[TASK TO CARRY OUT]: Go through the records and copy each line where the string "node" occurs.
(SUPPLIED MATERIAL begins)
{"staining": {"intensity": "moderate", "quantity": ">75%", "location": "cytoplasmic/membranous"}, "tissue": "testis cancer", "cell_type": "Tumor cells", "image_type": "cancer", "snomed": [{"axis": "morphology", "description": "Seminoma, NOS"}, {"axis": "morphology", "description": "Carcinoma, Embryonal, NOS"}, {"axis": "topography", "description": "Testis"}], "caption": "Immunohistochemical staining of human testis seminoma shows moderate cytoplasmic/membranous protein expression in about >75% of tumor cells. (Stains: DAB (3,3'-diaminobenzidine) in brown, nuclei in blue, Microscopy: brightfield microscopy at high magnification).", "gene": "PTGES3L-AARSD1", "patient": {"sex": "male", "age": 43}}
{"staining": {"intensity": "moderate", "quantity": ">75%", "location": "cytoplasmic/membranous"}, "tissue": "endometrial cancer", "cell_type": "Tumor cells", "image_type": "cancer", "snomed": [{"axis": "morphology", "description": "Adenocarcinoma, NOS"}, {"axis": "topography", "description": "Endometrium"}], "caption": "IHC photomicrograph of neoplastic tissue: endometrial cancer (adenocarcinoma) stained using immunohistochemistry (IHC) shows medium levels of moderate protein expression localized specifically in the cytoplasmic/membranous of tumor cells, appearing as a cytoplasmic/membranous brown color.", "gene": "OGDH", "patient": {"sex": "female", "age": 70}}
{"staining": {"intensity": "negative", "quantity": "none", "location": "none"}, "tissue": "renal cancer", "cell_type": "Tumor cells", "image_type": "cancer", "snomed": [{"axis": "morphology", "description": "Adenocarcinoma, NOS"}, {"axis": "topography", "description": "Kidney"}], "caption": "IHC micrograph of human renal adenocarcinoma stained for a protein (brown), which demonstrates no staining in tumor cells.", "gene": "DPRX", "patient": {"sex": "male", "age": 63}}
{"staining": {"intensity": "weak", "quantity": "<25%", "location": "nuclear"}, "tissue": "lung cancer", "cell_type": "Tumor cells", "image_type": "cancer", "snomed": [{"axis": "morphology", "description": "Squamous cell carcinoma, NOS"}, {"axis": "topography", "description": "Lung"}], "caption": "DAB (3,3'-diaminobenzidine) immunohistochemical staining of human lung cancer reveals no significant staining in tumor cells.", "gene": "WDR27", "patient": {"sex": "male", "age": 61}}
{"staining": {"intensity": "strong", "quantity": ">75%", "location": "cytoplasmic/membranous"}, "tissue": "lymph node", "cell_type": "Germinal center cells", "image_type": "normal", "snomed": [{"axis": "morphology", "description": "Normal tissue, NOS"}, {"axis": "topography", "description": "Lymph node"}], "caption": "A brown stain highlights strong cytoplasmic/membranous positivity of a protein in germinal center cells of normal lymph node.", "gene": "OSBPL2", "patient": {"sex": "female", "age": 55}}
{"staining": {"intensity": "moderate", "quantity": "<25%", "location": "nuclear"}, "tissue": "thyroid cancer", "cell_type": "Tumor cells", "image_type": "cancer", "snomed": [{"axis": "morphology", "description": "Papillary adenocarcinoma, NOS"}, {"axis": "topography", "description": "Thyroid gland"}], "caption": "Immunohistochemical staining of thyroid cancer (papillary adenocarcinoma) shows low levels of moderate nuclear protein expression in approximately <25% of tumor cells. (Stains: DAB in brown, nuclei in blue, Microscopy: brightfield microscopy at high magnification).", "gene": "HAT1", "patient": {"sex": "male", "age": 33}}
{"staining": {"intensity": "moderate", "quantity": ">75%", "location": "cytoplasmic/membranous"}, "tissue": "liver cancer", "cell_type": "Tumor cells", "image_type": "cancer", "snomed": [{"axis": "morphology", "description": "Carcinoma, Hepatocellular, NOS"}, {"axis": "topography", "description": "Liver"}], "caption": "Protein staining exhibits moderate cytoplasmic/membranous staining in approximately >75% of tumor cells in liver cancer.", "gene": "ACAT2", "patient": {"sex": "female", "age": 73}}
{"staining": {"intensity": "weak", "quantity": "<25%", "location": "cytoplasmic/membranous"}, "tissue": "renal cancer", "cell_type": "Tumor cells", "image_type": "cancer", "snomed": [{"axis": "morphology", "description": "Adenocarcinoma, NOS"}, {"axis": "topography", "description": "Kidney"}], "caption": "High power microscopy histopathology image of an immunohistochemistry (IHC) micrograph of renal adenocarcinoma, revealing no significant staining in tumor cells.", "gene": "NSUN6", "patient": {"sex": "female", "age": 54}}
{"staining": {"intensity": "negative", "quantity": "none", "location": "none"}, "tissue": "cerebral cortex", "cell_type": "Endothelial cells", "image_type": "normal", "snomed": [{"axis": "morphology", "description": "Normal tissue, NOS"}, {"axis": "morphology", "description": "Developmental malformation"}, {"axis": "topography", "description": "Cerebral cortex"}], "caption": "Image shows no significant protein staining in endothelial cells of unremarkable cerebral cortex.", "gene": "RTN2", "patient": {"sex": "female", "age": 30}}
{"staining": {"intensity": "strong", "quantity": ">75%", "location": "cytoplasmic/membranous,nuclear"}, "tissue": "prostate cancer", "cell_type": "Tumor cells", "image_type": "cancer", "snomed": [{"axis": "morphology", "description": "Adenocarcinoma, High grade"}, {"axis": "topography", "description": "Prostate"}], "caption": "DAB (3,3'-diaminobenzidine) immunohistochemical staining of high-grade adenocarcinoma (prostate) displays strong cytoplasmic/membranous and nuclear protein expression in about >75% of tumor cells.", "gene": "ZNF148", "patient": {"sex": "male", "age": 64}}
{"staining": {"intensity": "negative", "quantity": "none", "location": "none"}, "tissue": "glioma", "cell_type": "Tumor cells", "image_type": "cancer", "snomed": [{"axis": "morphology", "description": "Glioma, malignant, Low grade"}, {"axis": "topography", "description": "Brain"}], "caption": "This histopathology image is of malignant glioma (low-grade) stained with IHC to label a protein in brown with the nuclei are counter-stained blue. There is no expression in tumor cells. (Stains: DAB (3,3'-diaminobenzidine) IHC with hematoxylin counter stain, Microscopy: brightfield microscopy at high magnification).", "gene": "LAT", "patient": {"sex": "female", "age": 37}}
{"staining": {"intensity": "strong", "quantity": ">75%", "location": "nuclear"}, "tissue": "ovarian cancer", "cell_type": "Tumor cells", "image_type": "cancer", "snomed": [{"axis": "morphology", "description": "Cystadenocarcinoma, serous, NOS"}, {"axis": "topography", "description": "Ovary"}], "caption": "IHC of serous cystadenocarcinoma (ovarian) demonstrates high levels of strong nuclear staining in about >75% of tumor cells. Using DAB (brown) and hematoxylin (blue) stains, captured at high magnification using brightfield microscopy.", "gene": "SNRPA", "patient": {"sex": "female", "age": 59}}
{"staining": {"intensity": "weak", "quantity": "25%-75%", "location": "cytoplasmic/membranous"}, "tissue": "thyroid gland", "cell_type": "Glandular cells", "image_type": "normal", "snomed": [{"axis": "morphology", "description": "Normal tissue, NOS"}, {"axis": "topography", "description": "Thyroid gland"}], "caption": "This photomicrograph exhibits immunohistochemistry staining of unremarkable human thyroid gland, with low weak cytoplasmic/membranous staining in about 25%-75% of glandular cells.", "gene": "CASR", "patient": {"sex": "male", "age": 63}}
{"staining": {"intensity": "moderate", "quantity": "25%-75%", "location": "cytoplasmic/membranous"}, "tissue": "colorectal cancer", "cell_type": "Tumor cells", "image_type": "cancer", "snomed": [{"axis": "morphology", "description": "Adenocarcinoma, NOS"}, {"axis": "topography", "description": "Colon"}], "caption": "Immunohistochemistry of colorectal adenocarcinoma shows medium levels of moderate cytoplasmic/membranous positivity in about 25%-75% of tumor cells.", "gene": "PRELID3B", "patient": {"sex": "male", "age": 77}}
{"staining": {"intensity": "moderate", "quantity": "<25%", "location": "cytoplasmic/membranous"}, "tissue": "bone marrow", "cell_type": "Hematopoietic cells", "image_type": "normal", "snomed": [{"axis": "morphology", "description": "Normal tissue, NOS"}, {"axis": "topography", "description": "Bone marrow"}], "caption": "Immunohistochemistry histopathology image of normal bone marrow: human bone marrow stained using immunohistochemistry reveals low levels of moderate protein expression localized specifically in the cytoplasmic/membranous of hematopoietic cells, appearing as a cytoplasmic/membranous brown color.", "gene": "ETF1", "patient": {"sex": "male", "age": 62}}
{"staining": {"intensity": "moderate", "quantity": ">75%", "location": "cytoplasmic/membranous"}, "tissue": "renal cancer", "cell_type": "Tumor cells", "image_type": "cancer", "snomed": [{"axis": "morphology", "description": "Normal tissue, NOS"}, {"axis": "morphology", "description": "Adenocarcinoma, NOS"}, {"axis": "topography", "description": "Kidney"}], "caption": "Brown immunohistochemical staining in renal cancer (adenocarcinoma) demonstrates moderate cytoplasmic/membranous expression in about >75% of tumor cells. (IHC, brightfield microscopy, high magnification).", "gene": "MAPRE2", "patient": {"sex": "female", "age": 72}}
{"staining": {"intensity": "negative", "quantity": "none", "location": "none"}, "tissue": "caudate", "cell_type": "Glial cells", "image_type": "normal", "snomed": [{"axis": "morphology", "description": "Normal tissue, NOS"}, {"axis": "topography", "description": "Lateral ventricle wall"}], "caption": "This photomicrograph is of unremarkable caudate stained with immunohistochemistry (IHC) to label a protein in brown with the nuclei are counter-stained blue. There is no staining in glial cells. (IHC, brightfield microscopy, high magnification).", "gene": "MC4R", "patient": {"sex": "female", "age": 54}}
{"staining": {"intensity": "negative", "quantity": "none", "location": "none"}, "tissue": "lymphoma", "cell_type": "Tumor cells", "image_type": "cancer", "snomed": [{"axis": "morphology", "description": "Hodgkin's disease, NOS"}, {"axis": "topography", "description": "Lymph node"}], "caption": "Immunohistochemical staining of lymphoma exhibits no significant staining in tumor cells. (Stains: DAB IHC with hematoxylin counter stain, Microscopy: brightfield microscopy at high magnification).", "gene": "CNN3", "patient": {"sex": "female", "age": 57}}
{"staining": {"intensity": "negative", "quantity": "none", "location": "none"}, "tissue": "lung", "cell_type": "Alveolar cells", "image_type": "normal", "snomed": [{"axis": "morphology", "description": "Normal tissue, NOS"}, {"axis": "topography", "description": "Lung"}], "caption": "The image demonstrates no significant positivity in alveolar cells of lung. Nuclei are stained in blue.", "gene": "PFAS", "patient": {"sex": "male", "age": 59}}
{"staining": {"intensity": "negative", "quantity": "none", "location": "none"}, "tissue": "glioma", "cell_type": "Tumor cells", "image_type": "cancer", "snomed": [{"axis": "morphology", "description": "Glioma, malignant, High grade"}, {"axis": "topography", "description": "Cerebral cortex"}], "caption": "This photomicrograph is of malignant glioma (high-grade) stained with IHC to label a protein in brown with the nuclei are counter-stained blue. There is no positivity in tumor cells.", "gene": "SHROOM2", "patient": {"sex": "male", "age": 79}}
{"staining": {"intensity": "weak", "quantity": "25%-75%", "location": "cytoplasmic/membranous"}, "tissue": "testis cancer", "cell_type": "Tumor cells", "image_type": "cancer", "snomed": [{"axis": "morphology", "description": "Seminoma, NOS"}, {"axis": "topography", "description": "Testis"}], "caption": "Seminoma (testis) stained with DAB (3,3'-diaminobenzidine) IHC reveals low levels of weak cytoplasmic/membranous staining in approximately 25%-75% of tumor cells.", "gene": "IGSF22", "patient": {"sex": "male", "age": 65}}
(SUPPLIED MATERIAL ends)
[SOLUTION FOR THIS PROBLEM]:
{"staining": {"intensity": "strong", "quantity": ">75%", "location": "cytoplasmic/membranous"}, "tissue": "lymph node", "cell_type": "Germinal center cells", "image_type": "normal", "snomed": [{"axis": "morphology", "description": "Normal tissue, NOS"}, {"axis": "topography", "description": "Lymph node"}], "caption": "A brown stain highlights strong cytoplasmic/membranous positivity of a protein in germinal center cells of normal lymph node.", "gene": "OSBPL2", "patient": {"sex": "female", "age": 55}}
{"staining": {"intensity": "negative", "quantity": "none", "location": "none"}, "tissue": "lymphoma", "cell_type": "Tumor cells", "image_type": "cancer", "snomed": [{"axis": "morphology", "description": "Hodgkin's disease, NOS"}, {"axis": "topography", "description": "Lymph node"}], "caption": "Immunohistochemical staining of lymphoma exhibits no significant staining in tumor cells. (Stains: DAB IHC with hematoxylin counter stain, Microscopy: brightfield microscopy at high magnification).", "gene": "CNN3", "patient": {"sex": "female", "age": 57}}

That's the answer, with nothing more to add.